なぜ図解が営業資料で説得力を生むのか
人は文字情報より画像情報を6倍早く処理します。これは認知科学の「ピクチャー・スーペリオリティ効果」と呼ばれる現象です。営業資料 図解 グラフを適切に使い分けるだけで、同じ内容でも説得力が2〜3倍変わります。

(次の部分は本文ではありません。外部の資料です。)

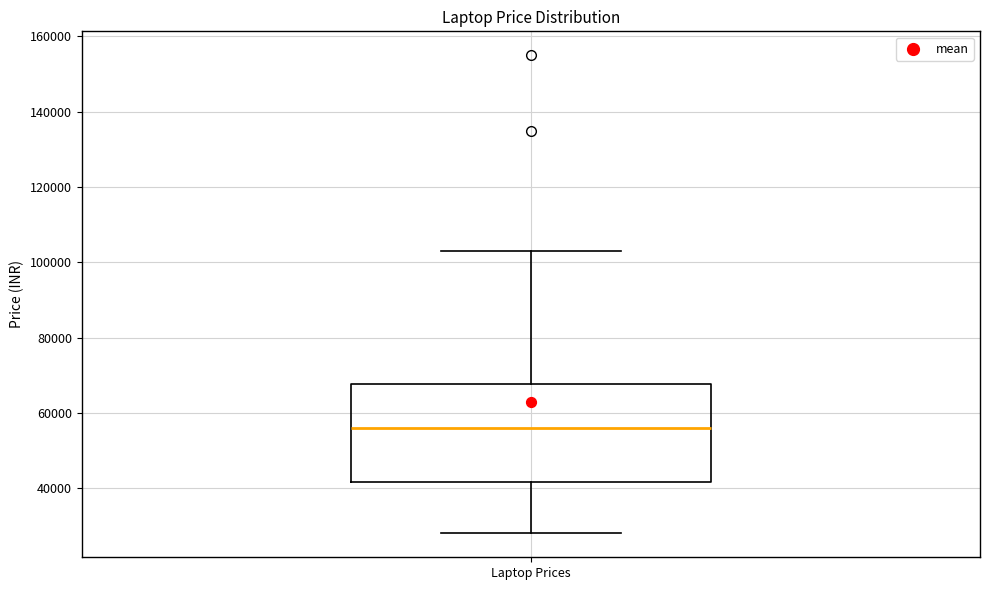

Where is the lower edge of the box for Laptop Prices on the y-axis? The values are not printed on the chart, so give them approximately, as read against the axis.

42000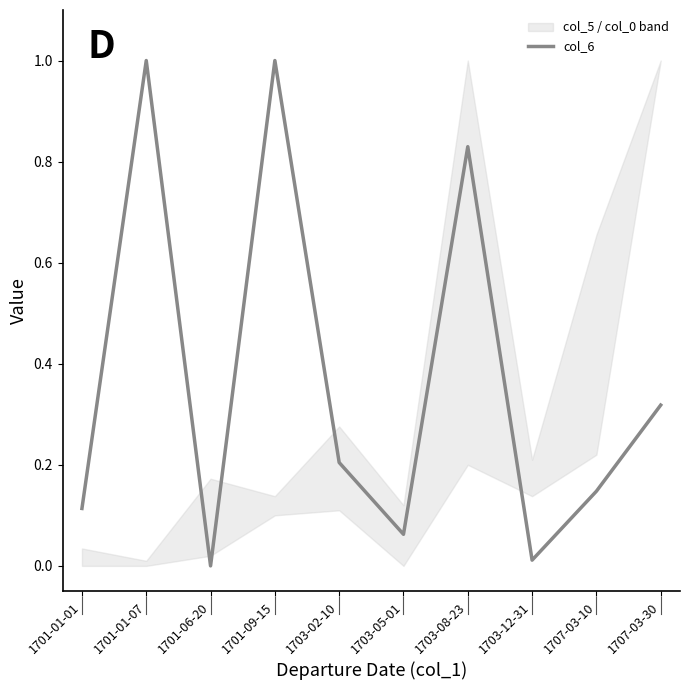

Count the number of categories in the chart.

10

「棒グラフなら知ってる」だけでは営業資料の説得力は不足します。データの性質(比較・推移・構成・プロセス)に応じて、適切な図解を選び分けることが、プロの営業資料 図解 グラフの使い方です。
比較系|棒グラフ・レーダーチャート
棒グラフ
複数の項目を絶対値で比較するときに使います。シンプルで誰でも一瞬で理解できるのが最大の強みです。営業資料で最も頻繁に使われる図解で、売上比較・コスト比較・導入前後の比較などに適しています。3〜7項目が最適で、10項目を超えると視認性が下がります。
レーダーチャート
5〜7項目を総合評価するときに使います。競合比較で「自社が他社よりどの項目で勝っているか」を一覧できます。ただし項目数が少なすぎる(3項目以下)と形が崩れ、多すぎる(10項目以上)と細かすぎて読めないため、5〜7項目が黄金ルールです。
推移系|折れ線・ウォーターフォール
折れ線グラフ
時系列での推移を示すときの鉄板です。売上推移・市場規模推移・顧客数推移など、時間軸のある数字は必ず折れ線で見せます。複数系列を重ねる場合は3本以内に絞り、色を変えて識別しやすくします。
ウォーターフォールチャート
開始値から終了値までの増減要因を分解して見せるチャートです。「売上が前年比+20%だった理由は、新規獲得+30%、解約-10%」のように、変化の内訳を一目で伝えられます。決算報告・KPI分析で特に効果的です。
構成系|円グラフ・積み上げ棒
円グラフ
全体を100%としたときの構成比を示すチャートです。シェア分析・売上構成比で使います。ただし項目が多すぎる(7項目以上)と識別できなくなるため、5項目以内に絞るのが鉄則です。
積み上げ棒グラフ
複数期間の構成比の変化を見せるときに使います。「月別売上の商品別内訳」のように、時系列+構成比を同時に表現できます。円グラフでは見えない「時間軸の変化」が伝わります。
プロセス系|フロー図・ガントチャート
フロー図
業務プロセスの流れを矢印でつなぐ図です。「営業→契約→納品→請求」のような業務フローを視覚化します。四角形と矢印だけで構成でき、作りやすさと伝わりやすさのバランスが良い図解です。
ガントチャート
プロジェクトのスケジュールを横棒で示すチャートです。複数タスクの並行進行や依存関係を一目で見せられます。導入計画・プロジェクト提案で必須の図解です。
使い分けフローチャート
どの図解を使うか迷ったら、以下の判断フローに沿って選んでください。データの性質から3問答えるだけで最適な図解が決まります。
- Q1
時系列か?
Yes → 折れ線・ウォーターフォール / No → 次へ
- Q2
複数項目の比較か?
Yes → 棒・レーダー / No → 次へ
- Q3
構成比か?
Yes → 円・積み上げ棒 / No → プロセス系(フロー・ガント)
BtoB営業資料での実践例3つ
SaaS営業:競合比較レーダー
機能数・価格・サポート・UI・連携の5軸で自社と競合2社を比較。自社が勝っている軸(価格・サポート)が視覚的に強調されます。
コンサル提案:ウォーターフォール
現状コスト100→改善策A -20→改善策B -15→最終65。削減額の内訳が一目でわかり、決裁者が承認しやすくなります。
導入提案:ガントチャート
3ヶ月間の導入スケジュールをフェーズ別に可視化。顧客が「いつから使えるか」を具体的にイメージできます。
まとめ
営業資料 図解 グラフは、データの性質(比較・推移・構成・プロセス)に応じて使い分けるのが鉄則です。棒グラフ一辺倒を卒業し、8種類の図解を適材適所で使えば、BtoB 資料 図解の説得力は格段に上がります。まずは次の営業資料で1つでも新しい図解を試してみてください。